はじめに、来年度から始まる6大学JICAプロジェクトについて概要を説明した。ミャンマーの大学から日本の大学の基礎系講座へ大学院生を受け入れ、教員を養成すること、臨床系は、周産期医療、放射線診断、病理診断、救急などの分野でミャンマー人医師を短期受け入れしてミャンマー医療のレベルアップを図ることを目的としていることを話した。しかし、ヤンゴン第二医科大学には全く話が来ていないようである。7月のJICA調査団の際には、ヤンゴン第一医科大学のみ訪問したこと、学長が代理であるためと考えられた。
基礎系への支援はあまりないので、JICAのプログラムは大変ありがたいと基礎系の教授は繰り返していた。

解剖学、生化学、微生物学の3つの教室を訪問。解剖学はガラス容器に入った人体組織が教室に並び、教室内に非常に古いミクロトームがあるだけで、組織切片がまともに切れている状態ではなさそうである。医学部の実習ではフォルマリン固定の遺体を医学生40名で1体解剖しており、解剖体がフォルマリン固定のため堅くて解剖しにくいそうだ。

微生物学の教授は結核とHIVが専門であり、さらに、らい菌について島根大学で学んだ。塗抹陽性だが、PCR陰性の結核検体が多数有り、非定型抗酸菌ではないかと思っているが確認ができず、困っているそうだ。その他、食中毒を起こす細菌やウイルス、結核の多剤耐性菌に興味を持っていると話していた。

生化学教室の教授は、熊本大学で博士号を取得した人で、今でも日本語がかなりうまい。いつも私たちを迎えに来てくれる、ティン先生とティーダ先生が所属する教室で活気がある。この教室では、高脂血症や高血圧について研究している。前学長の意向により、ヤンゴン市内で糖尿病のクリニックを有しており、生活習慣病関係の調査への協力が可能とのことであった。

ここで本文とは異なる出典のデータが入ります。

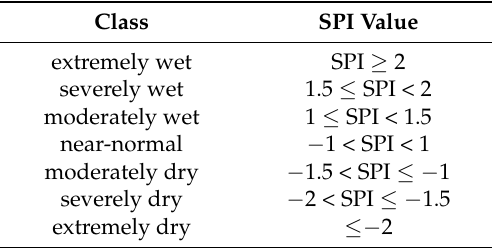
Table 1. Standardized Precipitation Index (SPI)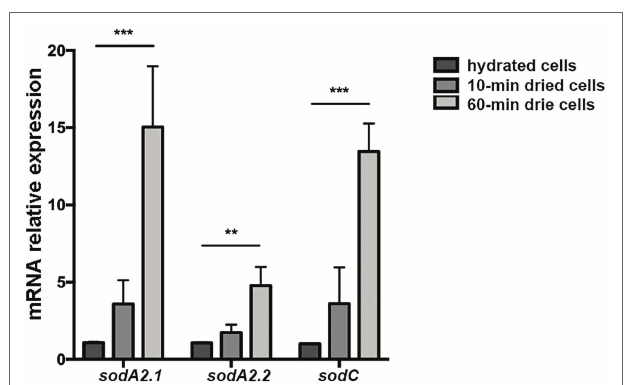
FIGURE 7 | Expression of SOD-coding genes of Chroococcidiopsis CCMEE 029 in response to desiccation. The sodA2.1 and sodA2.2 genes encode two MnSODs and sodC gene encodes a CuZnSOD. Expression levels are shown as a ratio between the target gene and the 16S rRNA gene. Control: hydrated cells. Data represent mean ± SD ( n ≥ 3), *** p < 0.001 and ** p < 0.01.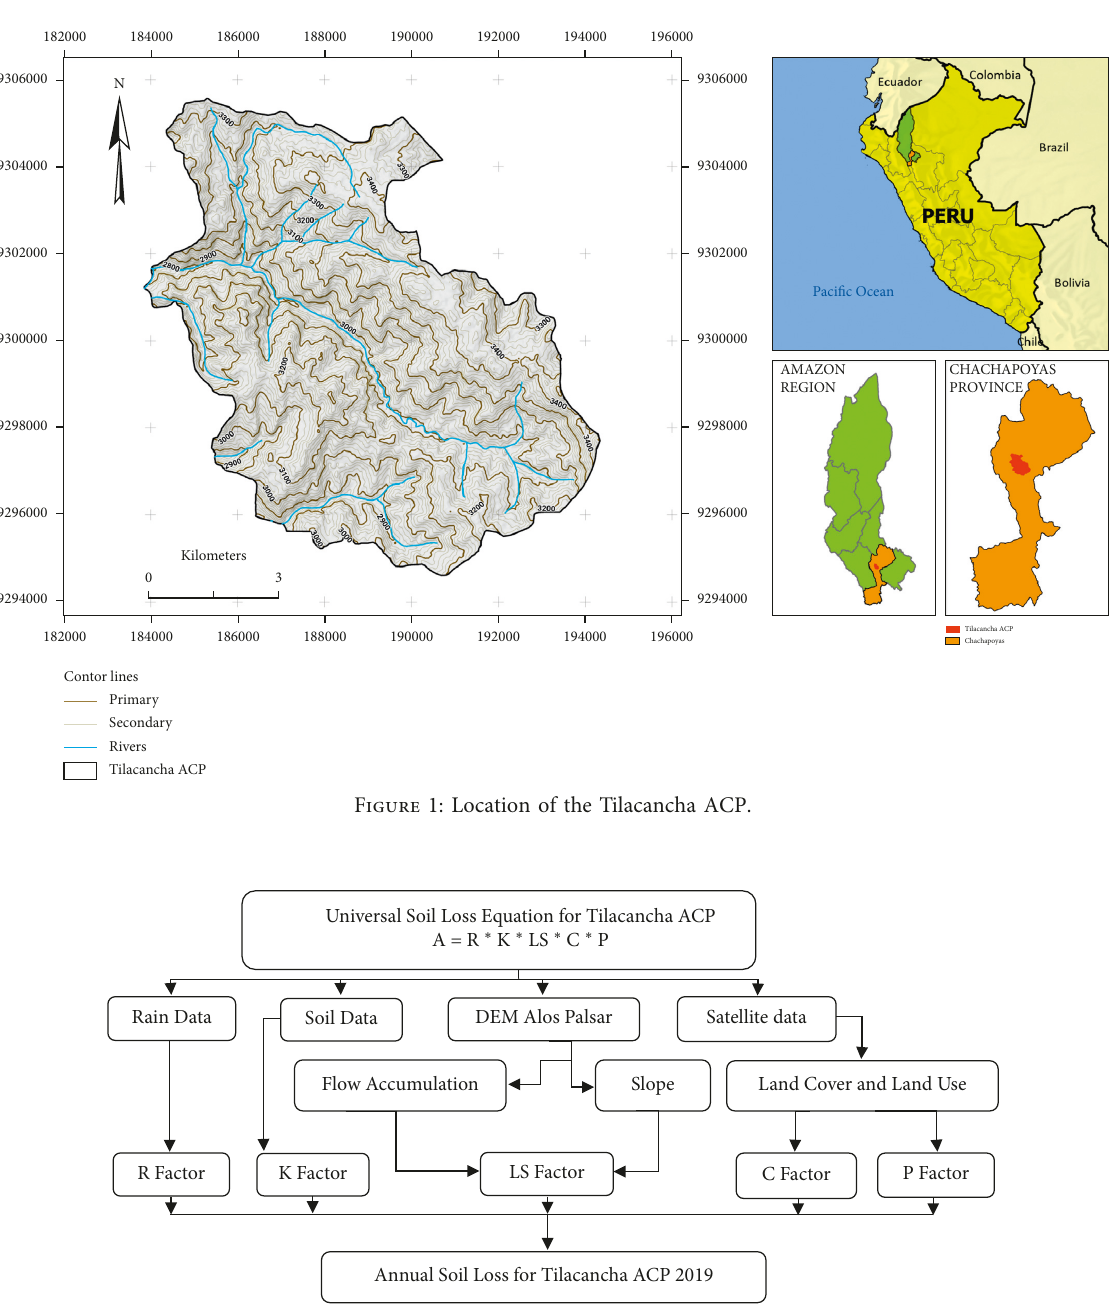
Figure 2: Methodological flow to integrate the Universal Soil Loss Equation (USLE), adapted from the work of Rizeei et al. [13], where A is annual soil loss in the Tilacancha ACP for 2019, R factor: rain data, K factor: soil data, LS factor: flow and slope accumulation, C factor: land cover and land use, and P factor: conservation practices.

第二医科大学には、中央ラボが有り、これまで内藤名誉教授が寄付したサーマルサイクラーなどを共用で使っている。寄贈された機械を大事に使っている姿勢が強く伝わってきた。

お昼は、UM2近くのミャンマー料理の店で食べる。ヤンゴンでは各国の料理が食べられるが、ミャンマー料理が一番安くておいしい気がする。

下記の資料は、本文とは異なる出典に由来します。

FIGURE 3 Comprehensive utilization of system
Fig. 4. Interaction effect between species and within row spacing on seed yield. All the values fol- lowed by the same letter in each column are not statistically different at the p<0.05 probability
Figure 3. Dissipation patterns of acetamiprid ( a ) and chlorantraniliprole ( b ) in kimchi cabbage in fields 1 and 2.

午後から国立衛生研究所(NHL)へ。昨年から、所長は病理のHtay Htay Tin医師になった。Htay Htay Tin医師の前任は国立小児病院である。我々の長年のカウンターパートであるウイルス部のKhin Yi Oo先生も副所長に昇任し、実務は担当しなくなったという。インフルエンザラボを尋ねると女性の技師さんが対応してくれた。新しいウイルス部長は休暇でイギリスに行っており、不在であった。以前に新潟大へインフルエンザの研修に来たPoe Poe先生も肩が痛くて病欠中。-80度のフリーザーに保存してある今年の検体数を確認した。100本立ての容器に、5箱あった。ネピドーの病院で働いているNay Lin先生がサンプルをわざわざヤンゴンまで運んできてくれたが、一箱忘れてきてしまったという。NHLの所長が、明日、ネピドーに会議に行くと言うので、お願いしてサンプルを回収してきてもらうこととなった。この日は、所長の誕生日だそうだ。ケーキを振る舞われた。甘すぎず、おいしい。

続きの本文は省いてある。